1 comments

  • MarcellLunczer 13 hours ago ago

    Hi HN,

    I’m the co-founder of Neutral News AI: a site that tries to answer a simple question:

    “What actually happened here, across multiple biased sources, and can we check the claims against the original articles?”

    Link: https://neutralnewsai.com Analyzer: https://neutralnewsai.com/analyzer No signup needed to read the news or run a basic analysis.

    What it does

    • Crawls multiple outlets (left / center / right + wires / gov sites) for the same story.

    • Generates a short, neutral summary constrained to those sources (no extra web search).

    • Extracts atomic claims (events, numbers, quotes) from the draft.

    • Uses an MNLI model to test each claim against the underlying articles:

    • entailment → “Supported”

    • contradiction → “Refuted”

    • neutral → “Inconclusive”

    • Surfaces a “receipt ledger” per article: claim text, verdict, quote, source, timestamp.

    • Exposes the underlying models on an Analyzer page where you can paste any URL and get:

    • political bias score,

    • sentiment / subjectivity,

    • readability metrics,

    • a rough credibility signal.

    Stack and models

    • Backend: Python, PostgreSQL.

    • Crawling / aggregation: scheduled scrapers + RSS + manual curated source lists.

    • Bias / propaganda detection: transformer-based classifiers fine-tuned on public political news datasets, plus some hand-engineered features (e.g., source-level priors, readability, sentiment).
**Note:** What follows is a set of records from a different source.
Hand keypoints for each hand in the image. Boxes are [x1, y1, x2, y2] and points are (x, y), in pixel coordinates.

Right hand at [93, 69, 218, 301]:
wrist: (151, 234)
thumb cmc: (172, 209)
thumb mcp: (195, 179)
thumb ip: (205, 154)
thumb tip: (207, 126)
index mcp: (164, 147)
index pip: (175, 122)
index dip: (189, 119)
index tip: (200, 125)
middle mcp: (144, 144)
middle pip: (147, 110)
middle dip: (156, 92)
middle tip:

In offline tests I get 93% accuracy on bias detection(happy to share more detail if people care).

    • Claim extraction: sentence segmentation + a lightweight classifier to label check-worthy clauses (counts, quotes, time-bound events, entity claims).
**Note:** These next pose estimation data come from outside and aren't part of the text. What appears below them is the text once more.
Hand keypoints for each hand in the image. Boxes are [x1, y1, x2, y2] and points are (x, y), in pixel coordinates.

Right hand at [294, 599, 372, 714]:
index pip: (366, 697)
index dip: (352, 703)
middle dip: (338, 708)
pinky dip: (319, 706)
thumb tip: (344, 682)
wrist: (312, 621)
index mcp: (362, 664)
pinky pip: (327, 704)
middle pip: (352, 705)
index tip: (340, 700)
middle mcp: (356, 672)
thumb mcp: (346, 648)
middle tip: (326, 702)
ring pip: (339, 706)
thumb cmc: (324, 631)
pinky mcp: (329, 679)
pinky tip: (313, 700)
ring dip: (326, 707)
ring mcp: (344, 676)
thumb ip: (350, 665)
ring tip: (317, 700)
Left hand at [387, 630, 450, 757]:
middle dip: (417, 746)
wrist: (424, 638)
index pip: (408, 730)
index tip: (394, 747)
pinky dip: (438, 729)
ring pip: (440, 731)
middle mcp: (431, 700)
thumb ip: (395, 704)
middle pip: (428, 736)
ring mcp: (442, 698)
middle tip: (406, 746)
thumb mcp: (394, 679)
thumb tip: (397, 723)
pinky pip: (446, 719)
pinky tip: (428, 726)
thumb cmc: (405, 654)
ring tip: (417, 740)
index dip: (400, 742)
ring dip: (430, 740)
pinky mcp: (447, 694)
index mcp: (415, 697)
    • Fact-checking: MNLI model (currently DeBERTa-based) over (claim, evidence-passage) pairs with some heuristics to merge multiple snippets.

    • Frontend: Angular + server-rendered news pages for speed and SEO.

    The methodology is documented here with more detail:

    https://neutralnewsai.com/methodology

    What I’m unsure about

    • How far I can push MNLI-style models before needing a more explicit retrieval-augmented system or custom architectures.

    • Whether my current claim extraction approach is good enough for high-stakes use, or if I should move to a more formal information extraction pipeline.

    • How to expose uncertainty and failure modes in a way that’s actually useful for non-technical readers.

    Why I’m posting

    I’d like feedback from this community on:

    • ML / NLP choices you strongly disagree with.

    • Evaluation: what would be a more convincing test suite or benchmark?

    • UI/UX for showing “supported/refuted/inconclusive” without overselling model confidence.

    I’m very open to critique. If you think this is conceptually wrong or socially dangerous, I’d also like to hear that argument.

    Thanks for reading, Marcell